In the future, a motion to amend a motion previously adopted could properly introduce the question again for new discussion and a new decision; if previous notice is given, a majority vote would decide that question.
These seem to be the salient points to me. Good luck.
A convention may establish rules and procedures which regulate the debate. In some cases, such rules may include the chair only allowing alternating speeches for vs. against the motion. Similarly, in an impromptu manner, a chair may inform the meeting how he/she is going to handle the problem of recognizing alternating positions (because it is hard for a chair to know in advance who wants to say what, and many times even hard for speakers to know in advance what they think until they start talking about it.) If there is no objection, then that informal procedure is a "consent" policy for the discussion. But it would need to be agreed to before the debate begins and certainly before enforcing it on someone who wished to speak.
Absent that, however,
the basic rule is that the chair recognizes the person who rises first (i.e., seeks recognition to speak and, in the case you mention probably, get in line to speak next). Robert's says that the chair "should" recognize alternative speakers to assure fairness, but should is not "must."
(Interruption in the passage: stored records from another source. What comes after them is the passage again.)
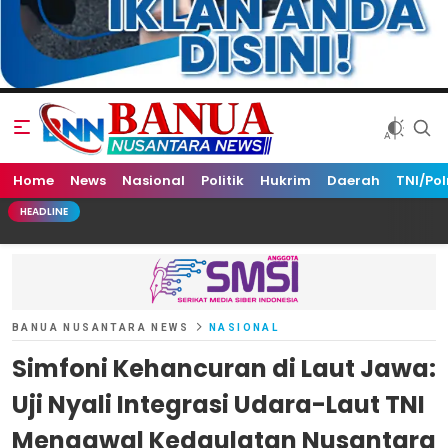
Home
Banua Nusantara News
News
Nasional
Politik
Hukrim
Daerah
TNI/Pol
HEADLINE
BANUA NUSANTARA NEWS
NASIONAL
Simfoni Kehancuran di Laut Jawa:
Uji Nyali Integrasi Udara-Laut TNI
Mengawal Kedaulatan Nusantara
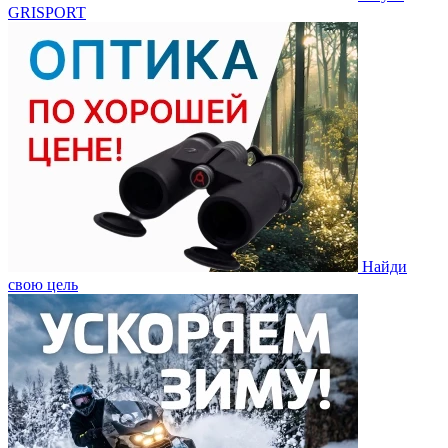
GRISPORT
Найди
свою цель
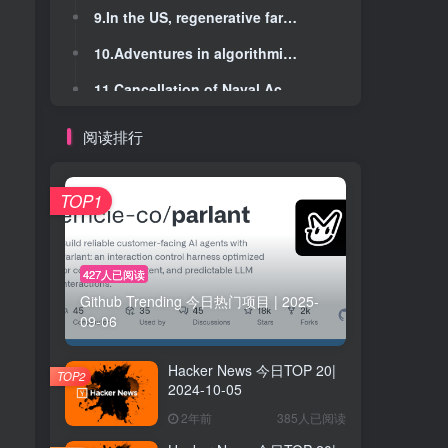
9.In the US, regenerative farming practices require unlearning past advice
9.In the US, regenerative farming practices require unlearning past advice
10.Adventures in algorithmic trading on the Runescape Grand Exchange
10.Adventures in algorithmic trading on the Runescape Grand Exchange
11.Cancellation of Naval Academy Lecture by Ruth Ben-Ghiat Threatens Inst. Autonomy
11.Cancellation of Naval Academy Lecture by Ruth Ben-Ghiat Threatens Inst. Autonomy
12.We Can Terraform the American West
12.We Can Terraform the American West
阅读排行
13.Why those particular integer multiplies?
13.Why those particular integer multiplies?
14.All political ads running on Google in the US
14.All political ads running on Google in the US
TOP1
15.How do you put on an Apollo spacesuit?
15.How do you put on an Apollo spacesuit?
16.Collapse of key Atlantic current could have catastrophic impacts
16.Collapse of key Atlantic current could have catastrophic impacts
427人已阅读
Github Trending 今日热门项目 | 2025-
17.The Rise of Giant Pumpkins
17.The Rise of Giant Pumpkins
09-06
18.Ikigai: The Japanese Secret to a Joyful Life
18.Ikigai: The Japanese Secret to a Joyful Life
Hacker News 今日TOP 20|
19.A deep dive into Linux's new mseal syscall
19.A deep dive into Linux's new mseal syscall
TOP2
2024-10-05
20.OmniParser for Pure Vision Based GUI Agent
20.OmniParser for Pure Vision Based GUI Agent
2年前
385人已阅读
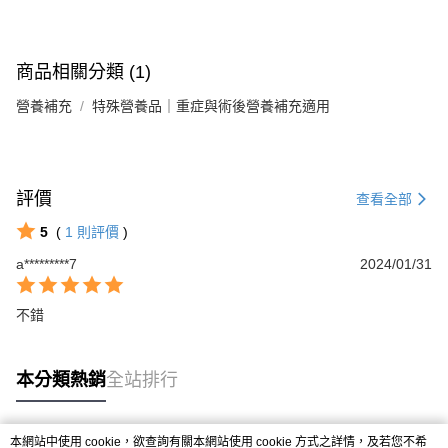
3.實際核准額度、可分期數及費用金額請依後續交易確認頁面所載為準。
便利好安心！
4.訂單成立30分鐘內，如未前往確認交易或遇審核未通過，訂單將自動取
１．簡單：不需註冊會員、不需綁卡、不需儲值。
運送方式
消。如遇「轉專審核」未通過狀況，表示未達大哥付你分期系統評分，恕無
２．便利：只要手機號碼，簡訊認證，即可結帳。
法說明評估內容。
商品相關分類 (1)
３．安心：先確認商品／服務後，再付款。
大榮宅配
【繳款方式說明】
1.分期款項不併入電信帳單，「大哥付你分期」於每月結算日後寄送繳費提
每筆NT$80，滿NT$999(含以上)免運費
營養補充
【「AFTEE先享後付」結帳流程】
特殊營養品｜重症與術後營養補充適用
醒簡訊。
１．於結帳方式選擇「AFTEE先享後付」後，將跳轉至「AFTEE先享後付」
2.透過簡訊連結打開帳單後，可選擇「超商條碼／台灣大直營門市／銀行轉
結帳頁面，進行簡訊認證並確認金額後，即可完成結帳。
帳／街口支付／iPASS MONEY」等通路繳費。
２．訂單成立數日內，您將收到繳費通知簡訊。
３．收到繳費通知簡訊後14天內，點擊此簡訊中的連結，可透過四大超商／
【注意事項】
ATM／網路銀行／等多元方式進行付款，方視為交易完成。
評價
查看全部
1.本服務係由「台灣大哥大股份有限公司」（以下簡稱本公司）所提供，讓
※ 請注意：結帳手續完成當下不需立刻繳費，但若您需要取消訂單，請聯絡
用戶於交易時，得透過本服務購買商品或服務，並由商店將買賣／分期付款
購買商品的店家。未經商家同意取消之訂單仍視為有效，需透過AFTEE先享
5
(
1
則評價
)
買賣價金債權讓與本公司後，依約使用本公司帳單繳交帳款。
後付繳納相關費用。
2.基於同意付款使用「大哥付你分期」之契約關係目的，商店將以您的個人
a*********7
2024/01/31
※ 交易是否成功請以「AFTEE先享後付 」之結帳頁面顯示為準，若有關於
資料（包含姓名、電話或地址）提供予台灣大哥大進項蒐集、處理及利用，
是否繳費成功／繳費後需取消欲退款等相關疑問，請聯繫「AFTEE先享後付
由本公司與您本人進行分期帳單所需資料之確認、核對及更正。
客戶支援中心」
https://netprotections.freshdesk.com/support/home
3.完整用戶服務條款，請詳閱以下連結：
https://oppay.tw/userRule
不錯
【注意事項】
１．透過由恩沛科技股份有限公司提供之「AFTEE先享後付」服務完成之交
易，需依本服務之必要範圍內提供個人資料，並將交易相關給付款項請求債
本分類熱銷
全站排行
權轉讓予恩沛科技股份有限公司。
２．關於個人資料處理事宜，請瀏覽以下網址：
https://aftee.tw/terms/#terms3
本網站中使用 cookie，欲查詢有關本網站使用 cookie 方式之詳情，及若您不希
３．未成年的使用者請事先徵得法定代理人或監護人之同意方可使用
I would advise that the person at the microphone had the right to speak and the chair infringed upon it.
Even if that infringement was consequential, the only time to raise an objection to it is at the time. Later, it is too late.
You are correct that the topic is not covered generally in parliamentary manuals, but should be.
Only members have (a) the right to be at the meeting, (b) the right to speak, (c) the right to vote, etc. This principle is firm and clear.
Therefore, whatever "non-member" access is permitted is at the pleasure of the organization, committee, board, or whatever. Remember that organizations and committees must work within the context of federal, state, local, and bylaws or articles of incorporation, and all of them would have a higher authority than any parliamentary procedure manual. Sometimes out of this legal framework will come requirements for open meetings (e.g., a city council), even a requirement to provide some opportunity for the public (i.e., non-members) to speak on any issue on the agenda. Similarly, the practice and tradition of an organization may allow non-members to attend meetings and to speak and so forth. There is a strong "democratic" tradition in our country that gives people the idea they can speak anywhere, and out of this value people in groups often get indignant if told they aren't members and can't therefore speak. "But I'm a member of the country club!" they'll say.
The proper answer to your question depends on many facts and laws and traditions and personalities and even how much time the group has to solve a problem.
I recommend Robert's Rules of Order Newly Revised as the best parliamentary authority for many reasons, but even that depends on the nature of the group. For example, for voluntary and informal organizations, Alice Sturgis's The Standard Code of Parliamentary Procedure (now in a 3rd ed., new &;revised) is an excellent alternative.